Un rapport sénatorial publié jeudi dernier a mis en cause la gestion gouvernementale de la grippe A/H1N1 en pointant des contrats « déséquilibrés » et rigides avec les groupes pharmaceutiques. Une critique que reprend avec virulence le professeur Bernard Debré, député UMP et farouche opposant à Roselyne Bachelot sur ce dossier.
France Soir : La ministre de la Santé a-t-elle été « à la merci des fournisseurs de vaccins », comme le stipule le rapport sénatorial publié jeudi ?
Bernard Debré : Oui, les laboratoires se sont goinfrés. Ils se sont dit qu’ils allaient profiter de la légèreté de Mme Bachelot, et c’est exactement ce qui s’est passé. Il y a eu des pressions inadmissibles des experts de l’ OMS (l’Organisation mondiale de la santé, elle aussi critiquée par les sénateurs, NDLR), qui sont payés par les laboratoires. Ces 94 millions de doses de vaccin commandées, auxquelles il convient d’ajouter les 30 millions de doses optionnelles, relevaient du délire. Sans compter les masques, le Tamiflu… La ministre s’est précipitée pour signer les contrats, notamment en validant la double vaccination, alors qu’on savait qu’un seul vaccin pouvait suffire.

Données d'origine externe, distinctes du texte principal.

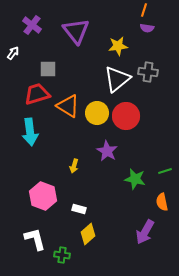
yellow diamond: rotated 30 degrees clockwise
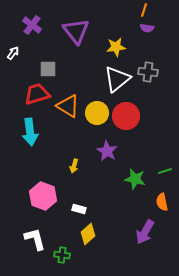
yellow star: moved 2 px left, 1 px down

F.-S. : Pensez-vous qu’elle ait agi par négligence ou cela relevait-il du conflit d’intérêts ?
B. D. : Elle a été négligente. Roselyne Bachelot s’est excitée à l’idée de sauver la France. Rappelez-vous, elle donnait une conférence de presse toutes les semaines l’été dernier ! Et elle dramatisait son discours… Son message aux Français était le suivant : « Dormez, bonnes gens, je suis là pour veiller sur vous ! »

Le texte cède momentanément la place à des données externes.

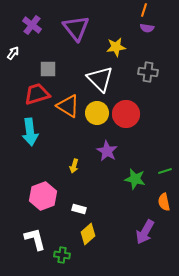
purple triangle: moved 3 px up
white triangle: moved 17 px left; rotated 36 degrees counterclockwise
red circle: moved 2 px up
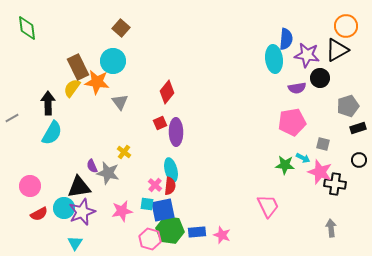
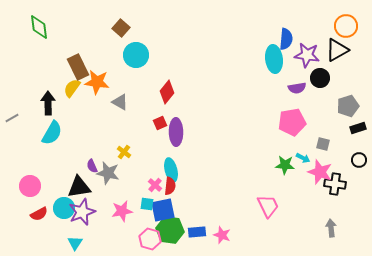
green diamond at (27, 28): moved 12 px right, 1 px up
cyan circle at (113, 61): moved 23 px right, 6 px up
gray triangle at (120, 102): rotated 24 degrees counterclockwise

F.-S. : Vous avez toujours tempéré les discours alarmistes sur la grippe A. Vous a-t-elle reçu pour entendre votre point de vue ?
B. D. : Non, jamais. Elle m’a même plutôt renvoyé dans mes buts !
F.-S. : Quels enseignements faut-il en tirer ?
B. D. : Il faut résoudre le problème des experts qui sont à la solde des laboratoires : ils doivent s’engager, verbalement ou par écrit, à être indépendants. Cela relève de la ministre de la Santé. Il faut aussi garder la tête froide pour prendre les bonnes décisions. On sait, par exemple, qu’il n’est pas nécessaire de vacciner 100 % de la population, comme c’était prévu dans le cas de la grippe A : il suffisait de limiter la campagne à 30 ou 35 % de la population pour lutter contre une épidémie.